Le système de crédit a bien plus d’effets sur nous qu’il n’y paraît à un simple coup d’œil axé sur les aspects économiques. Je me pose souvent la question : pourquoi sommes-nous si impatients, si désireux de tout avoir tout de suite ? Pourquoi nos enfants, alors qu’ils ont à peine 16-18 ans, rêvent-ils déjà d’être de grands patrons, négligeant leur éducation et la formation de leur caractère ? Je vois trop souvent des enfants qui, dès l’enfance, veulent tout et le plus vite possible, qu’il s’agisse d’objets, de divertissements ou de relations sexuelles. Tout, tout de suite, rien plus tard. Qui peut mesurer les effets d’un monde à crédit – tout à l’avance, tout de suite – sur ces enfants ?

Les parents, qui vivent dans l’endettement parce qu’ils veulent tout et tout de suite, ont-ils encore l’autorité morale de demander à leurs enfants d’être patients, d’attendre le moment venu ? Est-il légitime de demander à mon enfant d’être patient en matière d’argent ou de relations sexuelles, afin d’accumuler d’abord des connaissances et une expérience de vie, alors que je n’ai pas la patience d’accumuler des choses, et que je veux tout, tout de suite, juste parce que je le peux ?

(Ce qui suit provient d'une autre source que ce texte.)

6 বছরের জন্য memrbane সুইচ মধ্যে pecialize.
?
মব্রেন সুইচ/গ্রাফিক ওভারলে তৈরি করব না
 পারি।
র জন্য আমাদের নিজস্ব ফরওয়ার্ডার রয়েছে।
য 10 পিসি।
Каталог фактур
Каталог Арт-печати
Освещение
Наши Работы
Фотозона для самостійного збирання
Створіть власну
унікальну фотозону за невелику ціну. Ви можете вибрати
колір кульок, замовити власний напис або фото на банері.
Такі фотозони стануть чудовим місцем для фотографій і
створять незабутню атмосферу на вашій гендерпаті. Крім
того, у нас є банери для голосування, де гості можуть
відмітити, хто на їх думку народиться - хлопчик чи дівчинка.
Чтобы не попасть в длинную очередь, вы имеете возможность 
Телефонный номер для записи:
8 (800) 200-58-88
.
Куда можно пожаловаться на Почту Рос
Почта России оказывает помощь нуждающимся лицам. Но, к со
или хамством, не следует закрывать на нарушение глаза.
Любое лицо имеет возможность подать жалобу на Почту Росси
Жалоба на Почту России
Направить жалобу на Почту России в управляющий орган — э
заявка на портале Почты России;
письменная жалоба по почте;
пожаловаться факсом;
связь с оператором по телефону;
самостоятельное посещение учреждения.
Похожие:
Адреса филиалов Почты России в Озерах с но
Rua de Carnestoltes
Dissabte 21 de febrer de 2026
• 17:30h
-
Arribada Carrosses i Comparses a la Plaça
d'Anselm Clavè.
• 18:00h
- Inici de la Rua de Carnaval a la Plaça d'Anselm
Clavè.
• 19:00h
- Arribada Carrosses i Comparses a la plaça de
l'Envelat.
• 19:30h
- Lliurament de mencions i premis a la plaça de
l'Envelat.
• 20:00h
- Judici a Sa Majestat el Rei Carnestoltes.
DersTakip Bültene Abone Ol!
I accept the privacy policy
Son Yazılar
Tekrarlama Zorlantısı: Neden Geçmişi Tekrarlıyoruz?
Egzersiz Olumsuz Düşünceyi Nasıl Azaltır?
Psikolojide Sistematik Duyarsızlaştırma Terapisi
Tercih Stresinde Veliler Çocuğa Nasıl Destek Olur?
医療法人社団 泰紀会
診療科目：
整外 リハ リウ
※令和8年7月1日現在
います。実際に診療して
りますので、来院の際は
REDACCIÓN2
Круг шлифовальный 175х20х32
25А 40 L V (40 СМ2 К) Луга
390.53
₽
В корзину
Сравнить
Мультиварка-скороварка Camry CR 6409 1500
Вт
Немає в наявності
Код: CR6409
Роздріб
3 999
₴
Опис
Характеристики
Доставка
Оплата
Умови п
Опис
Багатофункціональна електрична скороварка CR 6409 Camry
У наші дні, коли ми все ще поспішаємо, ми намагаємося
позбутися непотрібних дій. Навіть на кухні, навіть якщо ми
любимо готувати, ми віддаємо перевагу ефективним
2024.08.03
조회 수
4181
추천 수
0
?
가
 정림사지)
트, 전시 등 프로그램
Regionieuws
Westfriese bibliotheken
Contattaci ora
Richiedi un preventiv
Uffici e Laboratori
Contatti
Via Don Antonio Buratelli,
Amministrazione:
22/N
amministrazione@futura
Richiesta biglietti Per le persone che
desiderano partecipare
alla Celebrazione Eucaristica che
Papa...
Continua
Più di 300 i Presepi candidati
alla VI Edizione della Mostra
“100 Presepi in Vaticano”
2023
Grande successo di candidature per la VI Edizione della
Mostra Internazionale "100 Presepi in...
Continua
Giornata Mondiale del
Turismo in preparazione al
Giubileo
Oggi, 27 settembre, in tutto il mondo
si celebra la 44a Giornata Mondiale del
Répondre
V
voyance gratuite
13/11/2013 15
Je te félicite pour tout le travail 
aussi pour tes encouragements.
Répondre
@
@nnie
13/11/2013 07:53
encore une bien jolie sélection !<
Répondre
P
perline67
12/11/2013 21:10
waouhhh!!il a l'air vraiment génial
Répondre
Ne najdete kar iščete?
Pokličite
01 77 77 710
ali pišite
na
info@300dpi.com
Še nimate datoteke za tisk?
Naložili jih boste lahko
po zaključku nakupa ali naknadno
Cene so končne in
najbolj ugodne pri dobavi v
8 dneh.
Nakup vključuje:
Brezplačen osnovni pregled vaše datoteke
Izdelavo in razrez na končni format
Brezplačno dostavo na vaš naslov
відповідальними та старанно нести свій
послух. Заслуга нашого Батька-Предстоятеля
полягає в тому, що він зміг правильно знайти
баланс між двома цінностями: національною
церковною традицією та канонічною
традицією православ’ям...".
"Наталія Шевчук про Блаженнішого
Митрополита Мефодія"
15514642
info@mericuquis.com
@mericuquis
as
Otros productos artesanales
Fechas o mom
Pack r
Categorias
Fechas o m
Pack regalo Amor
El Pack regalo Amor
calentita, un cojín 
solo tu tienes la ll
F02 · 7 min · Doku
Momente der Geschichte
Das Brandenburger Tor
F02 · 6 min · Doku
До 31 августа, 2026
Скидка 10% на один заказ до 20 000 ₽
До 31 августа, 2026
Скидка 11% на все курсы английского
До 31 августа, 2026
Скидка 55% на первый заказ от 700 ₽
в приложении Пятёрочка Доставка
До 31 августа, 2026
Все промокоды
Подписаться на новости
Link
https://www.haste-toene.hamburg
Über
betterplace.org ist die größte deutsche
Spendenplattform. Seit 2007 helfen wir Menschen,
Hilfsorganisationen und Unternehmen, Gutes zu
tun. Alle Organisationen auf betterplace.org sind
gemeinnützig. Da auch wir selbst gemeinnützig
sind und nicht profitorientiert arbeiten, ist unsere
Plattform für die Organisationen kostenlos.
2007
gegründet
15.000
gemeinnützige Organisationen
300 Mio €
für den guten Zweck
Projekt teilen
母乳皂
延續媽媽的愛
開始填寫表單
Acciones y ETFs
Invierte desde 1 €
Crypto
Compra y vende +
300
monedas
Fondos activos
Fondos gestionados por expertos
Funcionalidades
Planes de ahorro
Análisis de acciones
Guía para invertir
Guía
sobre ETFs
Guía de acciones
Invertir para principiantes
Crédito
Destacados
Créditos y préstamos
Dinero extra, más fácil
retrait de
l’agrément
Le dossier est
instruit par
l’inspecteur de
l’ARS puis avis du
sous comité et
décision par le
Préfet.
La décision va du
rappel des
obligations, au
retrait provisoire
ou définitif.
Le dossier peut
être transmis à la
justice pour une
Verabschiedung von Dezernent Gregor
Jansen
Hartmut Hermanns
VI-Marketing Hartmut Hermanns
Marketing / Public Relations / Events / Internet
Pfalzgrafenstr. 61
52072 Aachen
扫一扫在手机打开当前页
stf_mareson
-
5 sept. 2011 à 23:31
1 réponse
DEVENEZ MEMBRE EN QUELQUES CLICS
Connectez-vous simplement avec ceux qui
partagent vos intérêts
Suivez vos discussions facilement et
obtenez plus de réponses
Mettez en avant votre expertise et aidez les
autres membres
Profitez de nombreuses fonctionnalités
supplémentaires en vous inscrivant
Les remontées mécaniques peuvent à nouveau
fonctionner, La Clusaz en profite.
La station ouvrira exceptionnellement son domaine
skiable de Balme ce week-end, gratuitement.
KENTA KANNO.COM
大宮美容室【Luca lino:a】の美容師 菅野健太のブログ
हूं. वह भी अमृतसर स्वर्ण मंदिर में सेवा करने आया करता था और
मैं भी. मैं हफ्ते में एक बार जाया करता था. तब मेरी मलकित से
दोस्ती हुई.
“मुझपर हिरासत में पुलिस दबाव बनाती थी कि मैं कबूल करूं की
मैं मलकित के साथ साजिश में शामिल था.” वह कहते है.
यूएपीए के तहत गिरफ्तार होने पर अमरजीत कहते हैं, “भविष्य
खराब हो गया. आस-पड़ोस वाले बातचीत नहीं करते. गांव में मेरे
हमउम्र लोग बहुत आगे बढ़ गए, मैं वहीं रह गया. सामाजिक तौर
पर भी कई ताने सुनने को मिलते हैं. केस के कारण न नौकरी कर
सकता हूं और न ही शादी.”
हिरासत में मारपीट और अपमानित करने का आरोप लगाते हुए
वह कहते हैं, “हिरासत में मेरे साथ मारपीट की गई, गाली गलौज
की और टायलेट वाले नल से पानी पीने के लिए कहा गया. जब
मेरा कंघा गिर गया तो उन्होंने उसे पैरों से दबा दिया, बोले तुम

Souvent, nous blâmons un système corrompu – ce qu’il est – mais nous oublions que c’est nous qui l’alimentons, avec nos désirs que nous voulons voir satisfaits maintenant, du jour au lendemain. Je pense que si Salomon était encore en vie aujourd’hui, il ne cesserait de répéter : “Il y a un temps pour tout” : “Il y a un temps pour tout”. Et peut-être serions-nous amenés à comprendre qu’il existe un cours naturel et moral de la vie : d’abord nous accumulons et ensuite nous profitons de ce que nous avons.